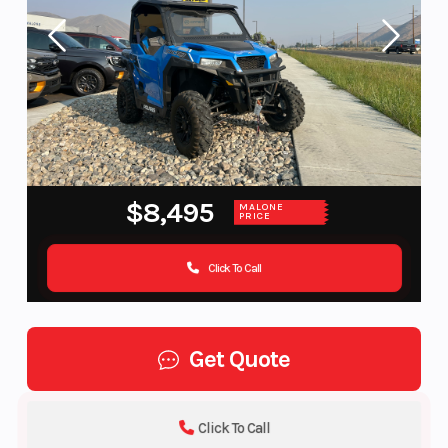
$8,495
MALONE
PRICE
Click To Call
Get Quote
Click To Call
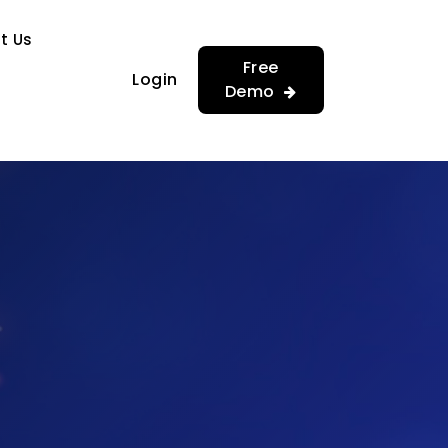
…
…
t Us
Free
Login
Demo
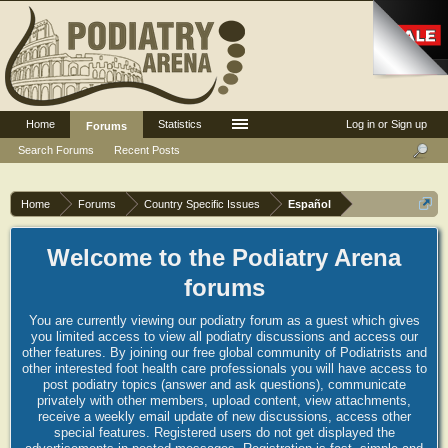
Home
Statistics
Log in or Sign up
Forums
Search Forums
Recent Posts
Home
Forums
Country Specific Issues
Español
Welcome to the Podiatry Arena
forums
You are currently viewing our podiatry forum as a guest which gives
you limited access to view all podiatry discussions and access our
other features. By joining our free global community of Podiatrists and
other interested foot health care professionals you will have access to
post podiatry topics (answer and ask questions), communicate
privately with other members, upload content, view attachments,
receive a weekly email update of new discussions, access other
special features. Registered users do not get displayed the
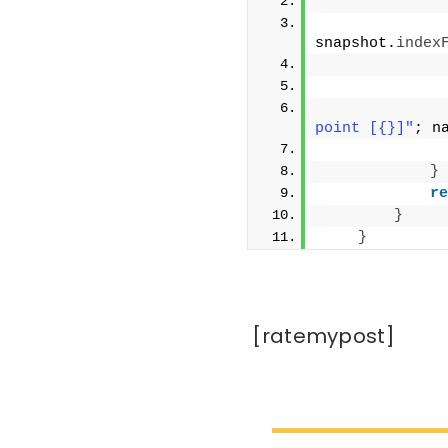
              
snapshot.
index
              
point [{}]"
; n
}
re
}
}
[ratemypost]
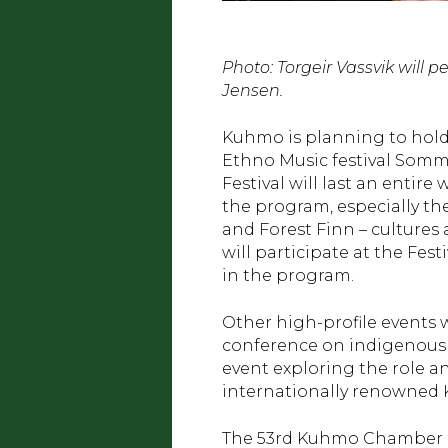
Photo: Torgeir Vassvik will
Jensen.
Kuhmo is planning to hold 
Ethno Music festival Sommel
Festival will last an entir
the program, especially th
and Forest Finn – cultures
will participate at the Fes
in the program.
Other high-profile events w
conference on indigenous F
event exploring the role a
internationally renowned 
The 53rd Kuhmo Chamber Mu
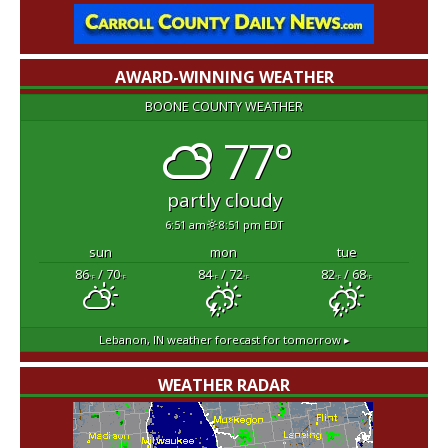
AWARD-WINNING WEATHER
BOONE COUNTY WEATHER
77°
partly cloudy
6:51 am
8:51 pm EDT
sun
mon
tue
86
/ 70
84
/ 72
82
/ 68
°F
°F
°F
°F
°F
°F
Lebanon, IN
weather forecast for tomorrow ▸
WEATHER RADAR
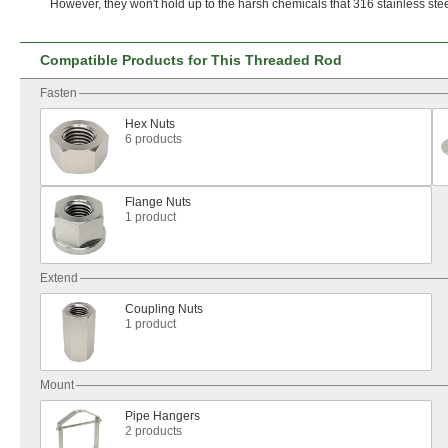
However,
they
won't
hold up to the harsh chemicals that 316 stainless ste
Compatible Products for This Threaded Rod
Fasten
Hex Nuts
6 products
Flange Nuts
1 product
Extend
Coupling Nuts
1 product
Mount
Pipe Hangers
2 products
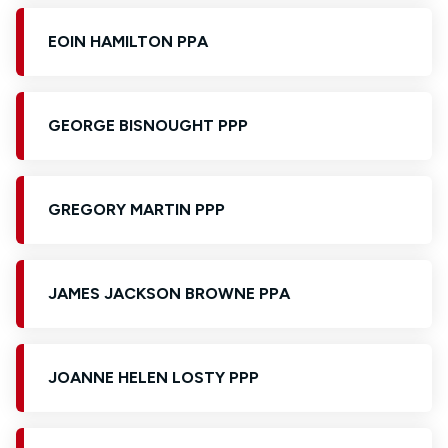
EOIN HAMILTON PPA
GEORGE BISNOUGHT PPP
GREGORY MARTIN PPP
JAMES JACKSON BROWNE PPA
JOANNE HELEN LOSTY PPP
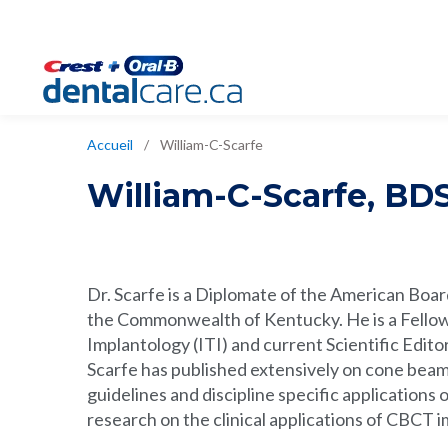
Accueil
/
William-C-Scarfe
William-C-Scarfe
,
BDS
Dr. Scarfe is a Diplomate of the American Board
the Commonwealth of Kentucky. He is a Fellow 
Implantology (ITI) and current Scientific Edito
Scarfe has published extensively on cone bea
guidelines and discipline specific applications
research on the clinical applications of CBCT 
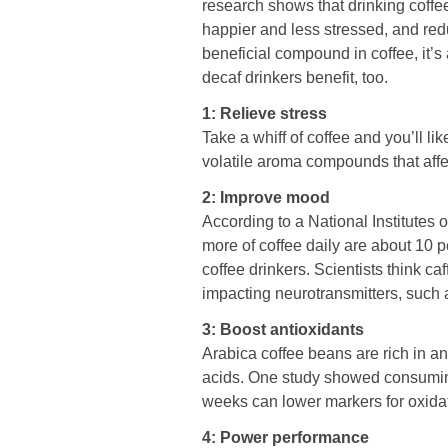
research shows that drinking coffe
happier and less stressed, and redu
beneficial compound in coffee, it’s
decaf drinkers benefit, too.
1: Relieve stress
Take a whiff of coffee and you’ll li
volatile aroma compounds that aff
2: Improve mood
According to a National Institutes o
more of coffee daily are about 10 p
coffee drinkers. Scientists think c
impacting neurotransmitters, such
3: Boost antioxidants
Arabica coffee beans are rich in a
acids. One study showed consuming 
weeks can lower markers for oxid
4: Power performance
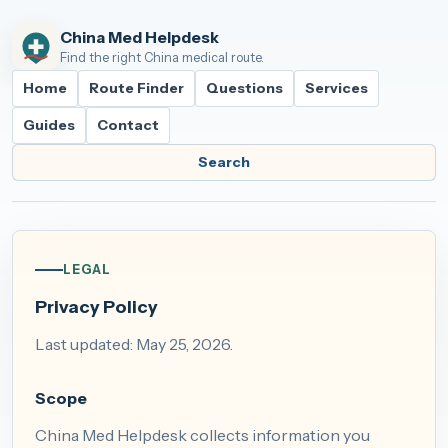
China Med Helpdesk
Find the right China medical route.
Home
Route Finder
Questions
Services
Guides
Contact
Search
LEGAL
Privacy Policy
Last updated: May 25, 2026.
Scope
China Med Helpdesk collects information you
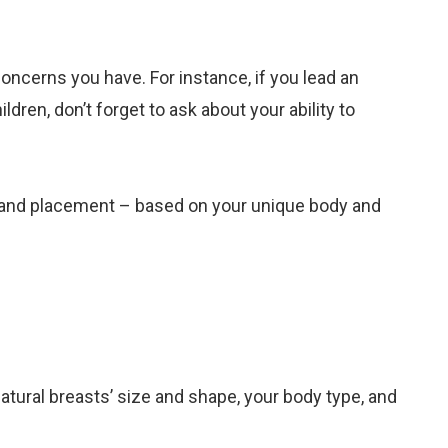
oncerns you have. For instance, if you lead an
dren, don’t forget to ask about your ability to
ze, and placement – based on your unique body and
natural breasts’ size and shape, your body type, and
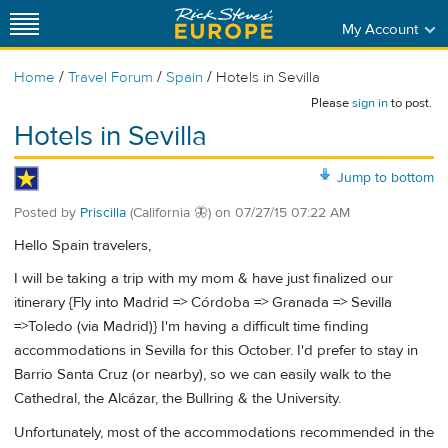
My Account
/
/
/
Home
Travel Forum
Spain
Hotels in Sevilla
Please
sign in
to post.
Hotels in Sevilla
Jump to bottom
Posted by
Priscilla
(California 🦋)
on
07/27/15 07:22 AM
Hello Spain travelers,
I will be taking a trip with my mom & have just finalized our
itinerary {Fly into Madrid => Córdoba => Granada => Sevilla
=>Toledo (via Madrid)} I'm having a difficult time finding
accommodations in Sevilla for this October. I'd prefer to stay in
Barrio Santa Cruz (or nearby), so we can easily walk to the
Cathedral, the Alcázar, the Bullring & the University.
Unfortunately, most of the accommodations recommended in the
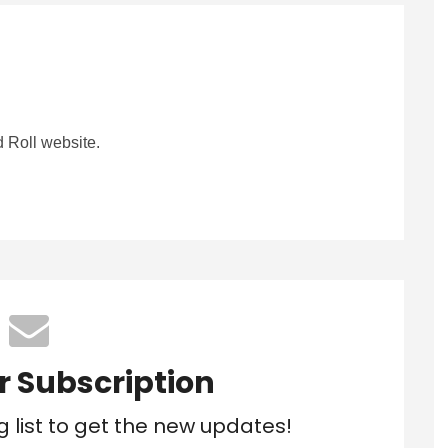
 Roll website.
r Subscription
g list to get the new updates!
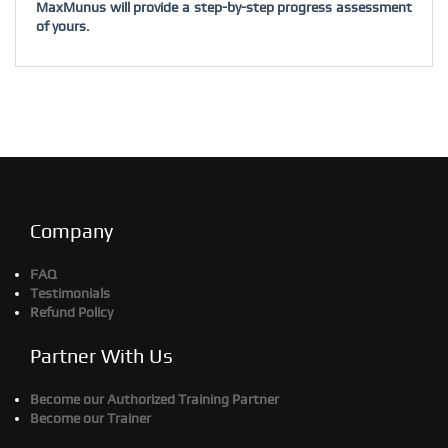
MaxMunus will provide a step-by-step progress assessment
of yours.
Company
FAQ
Testimonials
Refund Policy
Partner With Us
Become our Authorized Training Partner
Become our Trainer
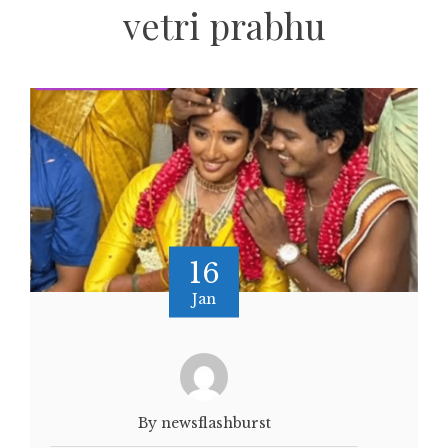
vetri prabhu
16
Jan
By newsflashburst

__________

Tally the lines of the entries that carry the word "Helpdesk" and say only that number.

# YOUR RESPONSE
2